There were so many amazing performances from friends as well as all the legends from Clapham Chasers – far too many to list here but you know exactly who you are and I’ve spoken to you all individually in the days after the event. That also goes for the people that took time to come and support on the day – I can’t say just how much I appreciate it.
I’ve had help from Chris Bowman at Full Fitness Physio, and I can’t recommend him highly enough for either a top-notch sports massage or advice on injury prevention/recovery. I also owe a lot to Dan Holmes of Profile PT who has been my triathlon coach since the start of the year; it’s been brilliant working with Dan and we’re obviously seeing some positive improvements already, so long may that continue. The swimwear brand Funky Trunks also provided me with the comfy trunks that powered me towards a chafe-free world record.
I realise this report has been slightly more emotional than usual, and to be honest I still don’t think I’m managed to convey the feelings and experience I went through on the day; it really will go down as one of the best days of my life.

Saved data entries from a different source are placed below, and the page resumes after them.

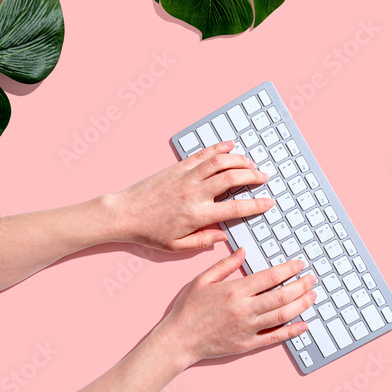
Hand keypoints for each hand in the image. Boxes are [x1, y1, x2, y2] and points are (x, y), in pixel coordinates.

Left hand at [104, 141, 273, 250]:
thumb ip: (204, 241)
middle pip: (232, 178)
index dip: (256, 205)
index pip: (236, 208)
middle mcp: (195, 193)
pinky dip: (218, 148)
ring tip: (250, 163)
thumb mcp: (177, 246)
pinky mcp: (177, 167)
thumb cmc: (149, 232)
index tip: (268, 203)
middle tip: (264, 177)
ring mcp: (186, 177)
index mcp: (198, 215)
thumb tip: (224, 236)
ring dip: (239, 160)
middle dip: (253, 176)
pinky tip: (229, 146)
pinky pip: (202, 154)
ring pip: (220, 162)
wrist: (123, 214)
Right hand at [153, 249, 316, 366]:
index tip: (300, 264)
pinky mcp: (247, 344)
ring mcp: (248, 328)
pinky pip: (274, 337)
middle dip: (301, 285)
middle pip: (281, 296)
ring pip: (282, 315)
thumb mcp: (202, 280)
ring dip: (301, 305)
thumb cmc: (188, 309)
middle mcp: (244, 309)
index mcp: (235, 291)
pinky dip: (292, 331)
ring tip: (313, 296)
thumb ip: (225, 265)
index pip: (270, 277)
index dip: (288, 269)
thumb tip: (243, 251)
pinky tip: (304, 325)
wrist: (178, 340)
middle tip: (312, 279)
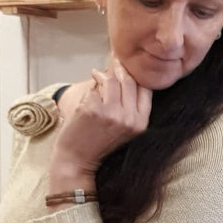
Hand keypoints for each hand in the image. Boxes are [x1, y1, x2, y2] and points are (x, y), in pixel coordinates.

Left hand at [48, 58, 151, 189]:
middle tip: (113, 60)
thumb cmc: (98, 143)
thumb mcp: (123, 128)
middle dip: (120, 68)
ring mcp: (112, 115)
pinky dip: (89, 88)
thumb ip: (129, 105)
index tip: (129, 64)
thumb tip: (126, 71)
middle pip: (129, 81)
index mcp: (141, 123)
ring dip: (102, 75)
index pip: (146, 89)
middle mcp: (129, 119)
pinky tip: (87, 93)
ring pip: (111, 81)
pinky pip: (93, 88)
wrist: (76, 161)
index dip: (137, 74)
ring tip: (96, 74)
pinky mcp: (93, 111)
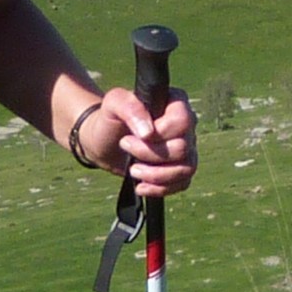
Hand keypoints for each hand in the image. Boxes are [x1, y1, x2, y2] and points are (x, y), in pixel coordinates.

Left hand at [76, 86, 197, 197]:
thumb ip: (130, 107)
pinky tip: (141, 186)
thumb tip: (148, 132)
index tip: (133, 135)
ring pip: (186, 168)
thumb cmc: (111, 118)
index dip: (159, 133)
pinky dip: (160, 189)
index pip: (182, 121)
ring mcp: (187, 148)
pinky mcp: (180, 169)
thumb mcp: (113, 103)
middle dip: (150, 154)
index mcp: (176, 102)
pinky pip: (183, 183)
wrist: (104, 142)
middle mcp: (187, 125)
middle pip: (182, 148)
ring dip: (156, 175)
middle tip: (126, 147)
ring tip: (132, 170)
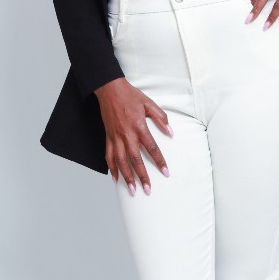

So; what’s next? (said no-one, ever – just finish this bloody report mate and stop banging on). This result has done wonders for my self-confidence going into the triathlon season. If I can work hard and achieve a 2:42 marathon, what else am I capable of? With my bike improving all the time, maybe the dream of qualifying and racing in the Ironman World Championship in Kona, Hawaii isn’t as farfetched as I once thought.
I’ve got the Outlaw iron-distance triathlon in July to worry about first, before I see how close I can get at Ironman Wales in September. I was always quite sceptical about my limitations and how far I can progress in endurance sport. Sundays performance has opened my eyes and shown me that, with a bit of hard graft, maybe dreams can one day become reality.